En este lugar, según la enmienda, «solo podrán yacer los restos mortales de personas fallecidas a consecuencia de la guerra, como lugar de reconocimiento, conmemoración, recuerdo y homenaje a las víctimas allí inhumadas».
Además, insta a reubicar «cualquier resto mortal que ocupe un lugar preeminente en el recinto», en referencia directa a José Antonio Primo de Rivera.
Según la enmienda, un real decreto establecerá el nuevo marco jurídico aplicable al Valle de Cuelgamuros «que determine la organización, funcionamiento y régimen patrimonial del enclave», dependiente de la Fundación de la Santa Cruz del Valle de los Caídos, de monjes benedictinos, pero que administra de forma temporal Patrimonio Nacional.
Esta enmienda contempla atender las reclamaciones y peticiones de los familiares «que tengan por objeto instar la exhumación y entrega de los restos de las víctimas inhumadas en el Valle de Cuelgamuros». «Para el caso de imposibilidad técnica de exhumación, se acordarán medidas de reparación de carácter simbólico y moral», añade.
Los únicos cuerpos que se enterraron en tumbas individuales en el Valle de los Caídos fueron los de José Antonio Primo de Rivera y, cuando falleció en 1975, el de Francisco Franco, pero se calcula que están además los restos de 33.800 personas, de los que más de 10.000 serían combatientes republicanos.
Carta apostólica de San Juan XXIII
CARTA APOSTÓLICA
SALUTIFERAE CRUCIS
DE SU SANTIDAD
JUAN XXIII
CON LA QUE SE ELEVA AL HONOR Y DIGNIDAD DE BASÍLICA MENOR
LA IGLESIA DE SANTA CRUZ DEL VALLE DE LOS CAÍDOS
Yérguese airoso en una de las cumbres de la sierra de Guadarrama, no lejos de la Villa de Madrid, el signo de la Cruz Redentora, como hito hacia el cielo, meta preclarísima del caminar de la vida terrena, y a la vez extiende sus brazos piadosos a modo de alas protectoras, bajo las cuales los muertos gozan el eterno descanso. Este monte sobre el que se eleva el signo de la Redención humana ha sido excavado en inmensa cripta, de modo que en sus entrañas se abre amplísimo templo, donde se ofrecen sacrificios expiatorios y continuos sufragios por los Caídos en la guerra civil de España, y allí, acabados los padecimientos, terminados los trabajos y aplacadas las luchas, duermen juntos el sueño de la paz, a la vez que se ruega sin cesar por toda la nación española. Esta obra, única y monumental, cuyo nombre es Santa Cruz del Valle de los Caídos, la ha hecho construir Francisco Franco Bahamonde, Caudillo de España, agregándola una Abadía de monjes benedictinos de la Congregación de Solesmes, quienes diariamente celebran los Santos Misterios y aplacan al Señor con sus preces litúrgicas.

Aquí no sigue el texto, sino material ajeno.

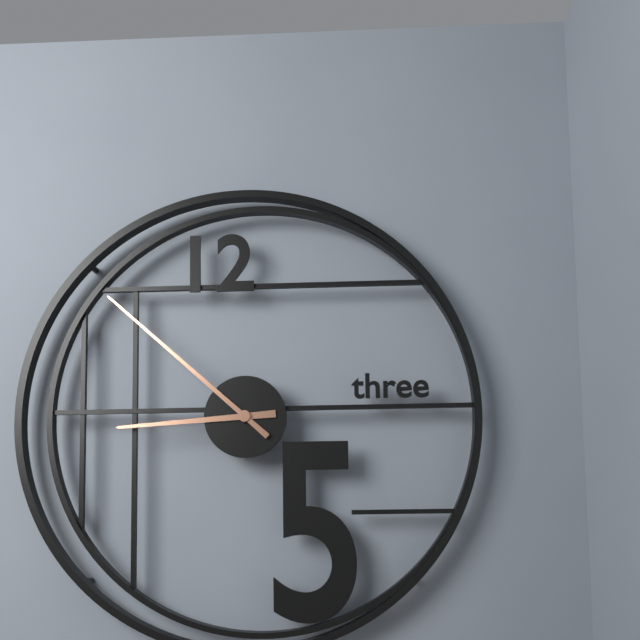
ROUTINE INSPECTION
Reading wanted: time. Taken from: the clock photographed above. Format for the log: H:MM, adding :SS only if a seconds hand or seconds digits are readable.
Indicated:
8:52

Es un monumento que llena de no pequeña admiración a los visitantes: acoge en primer lugar a los que a él se acercan un gran pórtico, capaz para concentraciones numerosas; en el frontis ya del templo subterráneo se admira la imagen de la Virgen de los Dolores que abraza en su seno el cuerpo exánime de su Divino Hijo, obra en que nos ha dejado el artista una muestra de arte maravilloso. A través del vestíbulo y de un segundo atrio, y franqueando altísimas verjas forjadas con suma elegancia, se llega al sagrado recinto, adornado con preciosos tapices historiados; se muestra en él patente la piedad de los españoles hacia la Santísima Virgen en seis grandes relieves de elegante escultura, que presiden otras tantas capillas. En el centro del crucero está colocado el Altar Mayor, cuya mesa, de un solo bloque de granito pulimentado, de magnitud asombrosa, está sostenida por una base decorada con bellas imágenes y símbolos. Sobre este altar, y en su vértice, se eleva, en la cumbre de la montaña, la altísima Cruz de que hemos hecho mención. Ni se debe pasar por alto el riquísimo mosaico en que aparecen Cristo en su majestad, la piadosísima Madre de Dios, los apóstoles de España Santiago y San Pablo y otros bienaventurados y héroes que hacen brillar con luz de paraíso la cúpula de este inmenso hipogeo.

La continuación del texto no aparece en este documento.